| Commentators have written reams of material about why
this year’s state budget crisis is the worst upheaval facing Sacramento
since the Great Depression. One reason involves the California Public
Employees Retirement System, whose fiscal mismanagement is now taking
its toll on local governments around the South Bay and beyond.
From 1995 through 2000, CalPERS raked in double-digit earnings on its
investments. As a result, according to The Sacramento Bee, CalPERS concluded
that it had much more money than it needed to finance workers’ retirements.
So the pension fund lobbied the state lawmakers and the governor to increase
benefits to retirees and to current workers.
According to the 2003-2004 Redondo Beach budget prepared by City Manager
Lou Garcia, CalPERS’ projected growth assumption was 8.25 percent.
Most investors can guess the rest of the story: CalPERS’ investments
tanked after 2000.
In turn, California cities will have to ante up more money to pay to CalPERS
for rising costs. In Redondo, for instance, CalPERS costs will rise by
$450,000 in 2003-2004. Garcia also projects an increase of $6 million
over the following two years.
Other cities in the region face similar burdens. For example, Hawthorne
will have to pay about $1 million more in retirement medical benefits
in next year’s budget as a result of CalPERS cost increases.
Things are just as bad at the state level. Next year, California will
owe more than $3 billion to the CalPERS fund — twice what taxpayers
paid in this year, according to Sacramento Bee columnist Daniel Weintraub.

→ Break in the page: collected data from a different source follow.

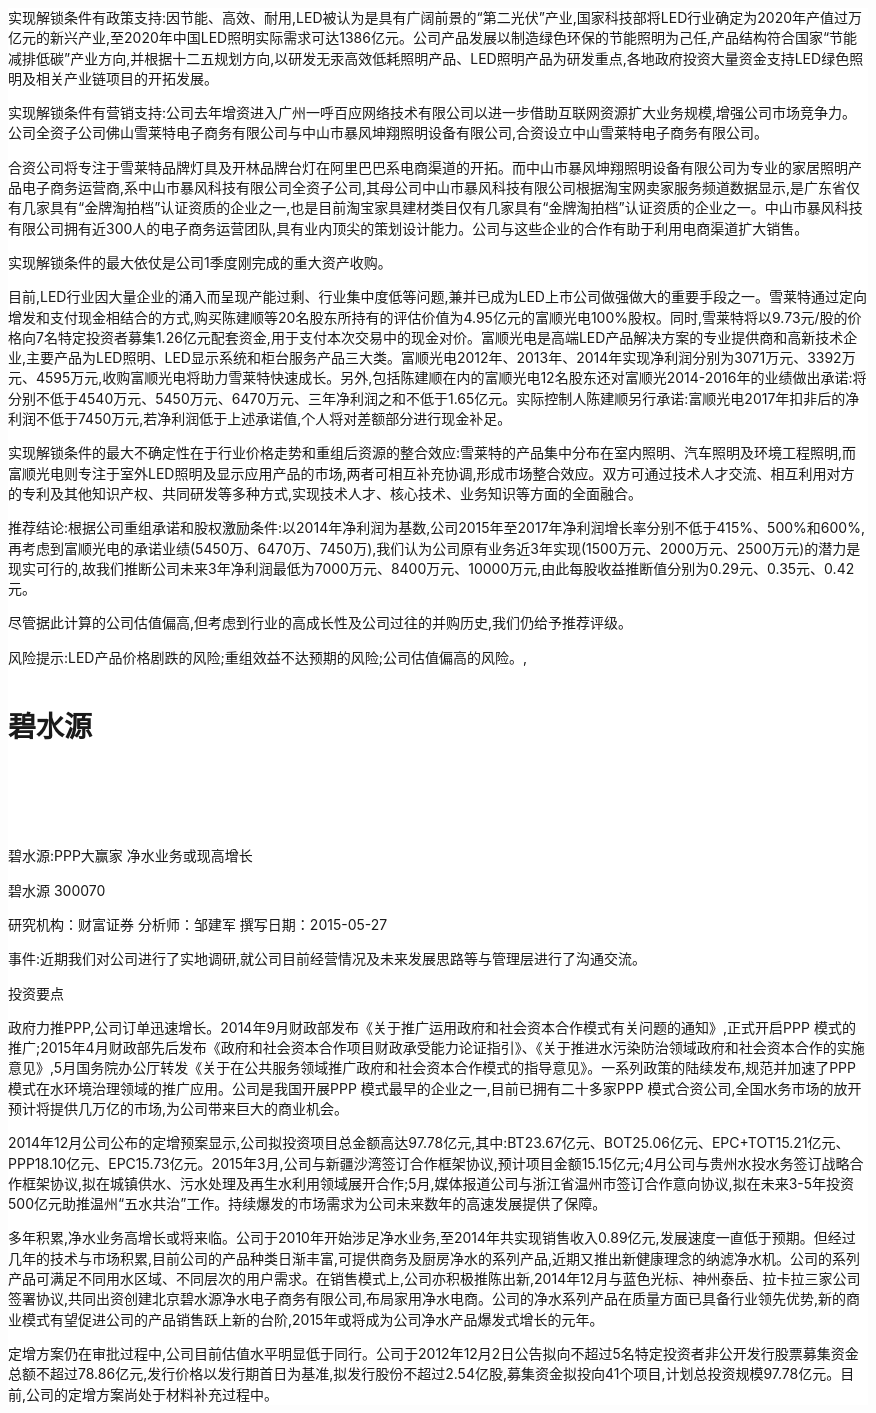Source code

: 实现解锁条件有政策支持:因节能、高效、耐用,LED被认为是具有广阔前景的“第二光伏”产业,国家科技部将LED行业确定为2020年产值过万亿元的新兴产业,至2020年中国LED照明实际需求可达1386亿元。公司产品发展以制造绿色环保的节能照明为己任,产品结构符合国家“节能减排低碳”产业方向,并根据十二五规划方向,以研发无汞高效低耗照明产品、LED照明产品为研发重点,各地政府投资大量资金支持LED绿色照明及相关产业链项目的开拓发展。

实现解锁条件有营销支持:公司去年增资进入广州一呼百应网络技术有限公司以进一步借助互联网资源扩大业务规模,增强公司市场竞争力。公司全资子公司佛山雪莱特电子商务有限公司与中山市暴风坤翔照明设备有限公司,合资设立中山雪莱特电子商务有限公司。

合资公司将专注于雪莱特品牌灯具及开林品牌台灯在阿里巴巴系电商渠道的开拓。而中山市暴风坤翔照明设备有限公司为专业的家居照明产品电子商务运营商,系中山市暴风科技有限公司全资子公司,其母公司中山市暴风科技有限公司根据淘宝网卖家服务频道数据显示,是广东省仅有几家具有“金牌淘拍档”认证资质的企业之一,也是目前淘宝家具建材类目仅有几家具有“金牌淘拍档”认证资质的企业之一。中山市暴风科技有限公司拥有近300人的电子商务运营团队,具有业内顶尖的策划设计能力。公司与这些企业的合作有助于利用电商渠道扩大销售。

实现解锁条件的最大依仗是公司1季度刚完成的重大资产收购。

目前,LED行业因大量企业的涌入而呈现产能过剩、行业集中度低等问题,兼并已成为LED上市公司做强做大的重要手段之一。雪莱特通过定向增发和支付现金相结合的方式,购买陈建顺等20名股东所持有的评估价值为4.95亿元的富顺光电100%股权。同时,雪莱特将以9.73元/股的价格向7名特定投资者募集1.26亿元配套资金,用于支付本次交易中的现金对价。富顺光电是高端LED产品解决方案的专业提供商和高新技术企业,主要产品为LED照明、LED显示系统和柜台服务产品三大类。富顺光电2012年、2013年、2014年实现净利润分别为3071万元、3392万元、4595万元,收购富顺光电将助力雪莱特快速成长。另外,包括陈建顺在内的富顺光电12名股东还对富顺光2014-2016年的业绩做出承诺:将分别不低于4540万元、5450万元、6470万元、三年净利润之和不低于1.65亿元。实际控制人陈建顺另行承诺:富顺光电2017年扣非后的净利润不低于7450万元,若净利润低于上述承诺值,个人将对差额部分进行现金补足。

实现解锁条件的最大不确定性在于行业价格走势和重组后资源的整合效应:雪莱特的产品集中分布在室内照明、汽车照明及环境工程照明,而富顺光电则专注于室外LED照明及显示应用产品的市场,两者可相互补充协调,形成市场整合效应。双方可通过技术人才交流、相互利用对方的专利及其他知识产权、共同研发等多种方式,实现技术人才、核心技术、业务知识等方面的全面融合。

推荐结论:根据公司重组承诺和股权激励条件:以2014年净利润为基数,公司2015年至2017年净利润增长率分别不低于415%、500%和600%,再考虑到富顺光电的承诺业绩(5450万、6470万、7450万),我们认为公司原有业务近3年实现(1500万元、2000万元、2500万元)的潜力是现实可行的,故我们推断公司未来3年净利润最低为7000万元、8400万元、10000万元,由此每股收益推断值分别为0.29元、0.35元、0.42元。

尽管据此计算的公司估值偏高,但考虑到行业的高成长性及公司过往的并购历史,我们仍给予推荐评级。

风险提示:LED产品价格剧跌的风险;重组效益不达预期的风险;公司估值偏高的风险。, 

碧水源
==========
   
==========


碧水源:PPP大赢家 净水业务或现高增长

碧水源 300070

研究机构：财富证券 分析师：邹建军 撰写日期：2015-05-27

事件:近期我们对公司进行了实地调研,就公司目前经营情况及未来发展思路等与管理层进行了沟通交流。

投资要点

政府力推PPP,公司订单迅速增长。2014年9月财政部发布《关于推广运用政府和社会资本合作模式有关问题的通知》,正式开启PPP 模式的推广;2015年4月财政部先后发布《政府和社会资本合作项目财政承受能力论证指引》、《关于推进水污染防治领域政府和社会资本合作的实施意见》,5月国务院办公厅转发《关于在公共服务领域推广政府和社会资本合作模式的指导意见》。一系列政策的陆续发布,规范并加速了PPP 模式在水环境治理领域的推广应用。公司是我国开展PPP 模式最早的企业之一,目前已拥有二十多家PPP 模式合资公司,全国水务市场的放开预计将提供几万亿的市场,为公司带来巨大的商业机会。

2014年12月公司公布的定增预案显示,公司拟投资项目总金额高达97.78亿元,其中:BT23.67亿元、BOT25.06亿元、EPC+TOT15.21亿元、PPP18.10亿元、EPC15.73亿元。2015年3月,公司与新疆沙湾签订合作框架协议,预计项目金额15.15亿元;4月公司与贵州水投水务签订战略合作框架协议,拟在城镇供水、污水处理及再生水利用领域展开合作;5月,媒体报道公司与浙江省温州市签订合作意向协议,拟在未来3-5年投资500亿元助推温州“五水共治”工作。持续爆发的市场需求为公司未来数年的高速发展提供了保障。

多年积累,净水业务高增长或将来临。公司于2010年开始涉足净水业务,至2014年共实现销售收入0.89亿元,发展速度一直低于预期。但经过几年的技术与市场积累,目前公司的产品种类日渐丰富,可提供商务及厨房净水的系列产品,近期又推出新健康理念的纳滤净水机。公司的系列产品可满足不同用水区域、不同层次的用户需求。在销售模式上,公司亦积极推陈出新,2014年12月与蓝色光标、神州泰岳、拉卡拉三家公司签署协议,共同出资创建北京碧水源净水电子商务有限公司,布局家用净水电商。公司的净水系列产品在质量方面已具备行业领先优势,新的商业模式有望促进公司的产品销售跃上新的台阶,2015年或将成为公司净水产品爆发式增长的元年。

定增方案仍在审批过程中,公司目前估值水平明显低于同行。公司于2012年12月2日公告拟向不超过5名特定投资者非公开发行股票募集资金总额不超过78.86亿元,发行价格以发行期首日为基准,拟发行股份不超过2.54亿股,募集资金拟投向41个项目,计划总投资规模97.78亿元。目前,公司的定增方案尚处于材料补充过程中。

Garcia reports that his city’s structural deficit is mostly related
to personnel costs such as benefits. He concludes that rising costs to
fund CalPERS would be the largest burden facing the city over the next
three years.
Among Garcia’s recommendations to the mayor and City Council is
to ask voters to approve a tax to fund CalPERS.
As a result of the pension fund’s problems, local government funds
that should have gone to vital public services will be siphoned off for
years to come. About the only thing city officials in the South Bay can
do now is hold the line on employee pension benefits and lobby state lawmakers
to reform CalPERS through increased oversight of its investment practices.